The model massively overfits
Hi,
thanks a lot for releasing a 3rd party implementation of the paper. Neverthless, I'm afraid there is some problem with your code or at least the hyperparameters are not chosen well. This can be shown by looking at the validation error as follows:
n_epoch = 100
batches_per_epoch = 100
data_test = gen(n_objects, True)
losses = []
losses_test = []
for epoch in range(n_epoch):
for _ in range(batches_per_epoch):
objects, sender_relations, receiver_relations, relation_info, target = get_batch(data, 30)
predicted = interaction_network(objects, sender_relations, receiver_relations, relation_info)

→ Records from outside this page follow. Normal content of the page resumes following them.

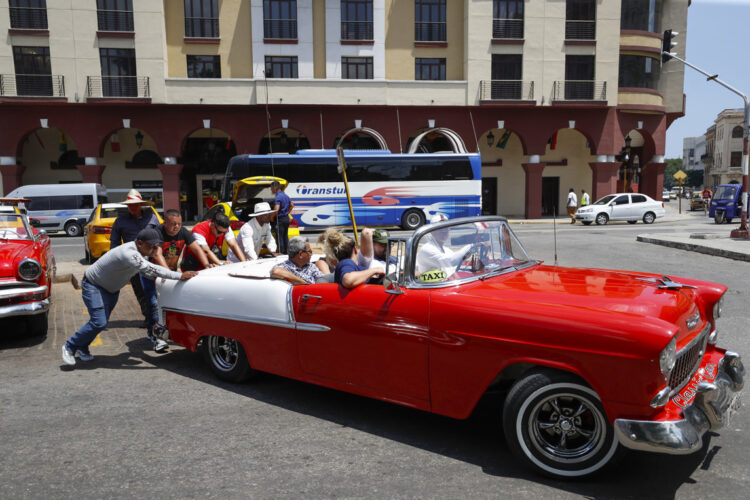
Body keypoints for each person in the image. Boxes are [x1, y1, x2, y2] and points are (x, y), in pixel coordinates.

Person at [61, 228, 197, 366]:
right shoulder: (129, 253)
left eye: (156, 246)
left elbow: (144, 273)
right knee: (99, 322)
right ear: (139, 243)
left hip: (111, 290)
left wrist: (161, 278)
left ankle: (82, 347)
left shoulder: (141, 253)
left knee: (99, 324)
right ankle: (69, 346)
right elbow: (149, 269)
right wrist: (179, 276)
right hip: (94, 286)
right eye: (151, 246)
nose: (154, 249)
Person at [140, 209, 209, 351]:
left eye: (179, 223)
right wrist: (168, 274)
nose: (176, 227)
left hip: (169, 273)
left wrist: (207, 266)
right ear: (165, 222)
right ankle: (156, 338)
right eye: (173, 224)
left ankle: (170, 332)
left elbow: (197, 249)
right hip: (152, 274)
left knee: (174, 303)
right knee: (154, 304)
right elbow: (158, 254)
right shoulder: (157, 233)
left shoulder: (183, 232)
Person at [110, 189, 160, 325]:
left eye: (135, 205)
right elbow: (114, 243)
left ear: (140, 205)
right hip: (132, 261)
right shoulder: (120, 221)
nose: (132, 207)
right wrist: (115, 262)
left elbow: (160, 236)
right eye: (130, 205)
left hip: (152, 259)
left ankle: (157, 317)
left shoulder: (152, 218)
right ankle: (149, 317)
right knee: (140, 291)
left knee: (155, 290)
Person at [415, 214, 473, 279]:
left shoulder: (447, 251)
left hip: (449, 285)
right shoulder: (426, 249)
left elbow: (457, 262)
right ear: (431, 231)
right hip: (434, 287)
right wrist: (472, 245)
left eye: (446, 227)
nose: (443, 231)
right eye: (439, 228)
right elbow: (451, 261)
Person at [270, 181, 294, 254]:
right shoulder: (285, 195)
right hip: (286, 218)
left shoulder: (278, 197)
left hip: (280, 219)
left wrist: (271, 217)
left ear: (275, 187)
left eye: (271, 188)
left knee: (279, 237)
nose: (271, 190)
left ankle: (280, 252)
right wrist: (287, 213)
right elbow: (292, 205)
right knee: (285, 235)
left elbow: (276, 209)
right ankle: (286, 252)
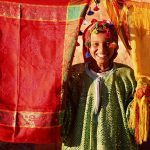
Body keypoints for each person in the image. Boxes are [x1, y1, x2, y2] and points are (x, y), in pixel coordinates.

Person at [62, 20, 138, 150]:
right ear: (88, 47)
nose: (102, 49)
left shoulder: (126, 75)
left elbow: (133, 122)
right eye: (95, 44)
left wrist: (141, 100)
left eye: (108, 43)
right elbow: (66, 113)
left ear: (115, 46)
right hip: (79, 144)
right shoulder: (75, 75)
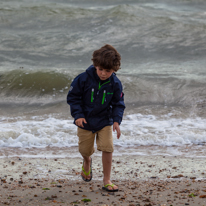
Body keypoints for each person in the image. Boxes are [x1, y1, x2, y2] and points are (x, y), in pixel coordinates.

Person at [67, 44, 125, 192]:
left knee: (108, 147)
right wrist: (78, 115)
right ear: (95, 65)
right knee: (85, 150)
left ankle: (107, 180)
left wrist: (117, 121)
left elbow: (118, 103)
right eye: (100, 69)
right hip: (85, 121)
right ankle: (87, 162)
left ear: (114, 70)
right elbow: (73, 98)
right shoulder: (83, 78)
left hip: (105, 120)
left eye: (108, 71)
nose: (103, 74)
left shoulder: (115, 83)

loss = criterion(predicted, target)
optimizer.zero_grad()
loss.backward()
optimizer.step()
losses.append(np.sqrt(loss.data[0]))
objects, sender_relations, receiver_relations, relation_info, target = get_batch(data_test, 30)
predicted = interaction_network(objects, sender_relations, receiver_relations, relation_info)
losses_test.append(np.sqrt(criterion(predicted, target).data[0]))
clear_output(True)
plt.figure(figsize=(20,5))
plt.subplot(131)
plt.title('Epoch %s RMS Train Error %s' % (epoch, np.mean(losses[-100:])))
plt.plot(losses)
plt.subplot(132)
plt.title('Epoch %s RMS Test Error %s' % (epoch, np.mean(losses_test[-100:])))
plt.plot(losses_test)
plt.show()
I got train RMS 2.3 but validation RMS 209.6. Update: This is mostly because you train on just a single "scene", so that the network actually never sees any other masses and thus cannot generalise to those.
Hi @mys007 and @higgsfield . By chance have you get further with this?
I wonder how this network is used once trained. This is my attempt:
n_steps = len(data)
# Preallocate space for pos and velocity and get the first value.
speed_predictions = torch.from_numpy(np.zeros_like(data[:, :, 3:]))
pos_predictions = torch.from_numpy(np.zeros_like(data[:, :, 1:3]))
prev_state = torch.Tensor(data[0:1]).cuda()
with torch.no_grad():
for ii in range(n_steps):
speed_prediction = interaction_network(prev_state, sender_relations_1, receiver_relations_1, relation_info_1)
pos_prediction = prev_state[0, :, 1:3] + speed_prediction * diff_t
speed_predictions[ii] = speed_prediction
pos_predictions[ii] = pos_prediction
prev_state[0, :, 1:3] = pos_prediction
prev_state[0, :, 3:] = speed_prediction
ii = 1
plt.plot(data[:, ii, 1], data[:, ii, 2], label='real')
plt.plot(pos_predictions[:, ii, 0], pos_predictions[:, ii, 1], label='real')
In a few words, since we are predicting the speed, I assume that we need to build the next state by adding the speed * time to he previous position. But like this, the result is awful...
Since I'm using the same data used for training, if it is completely overfitting this result should be good.
Hi @rpicatoste . I haven't been working on this since. But just to give you two tips for debugging :
- You can have a look if even the first prediction is right. If not exactly, then the integrated measurements likely aren't part of the training set.
- You can try to modify the code to predict positions instead of speed.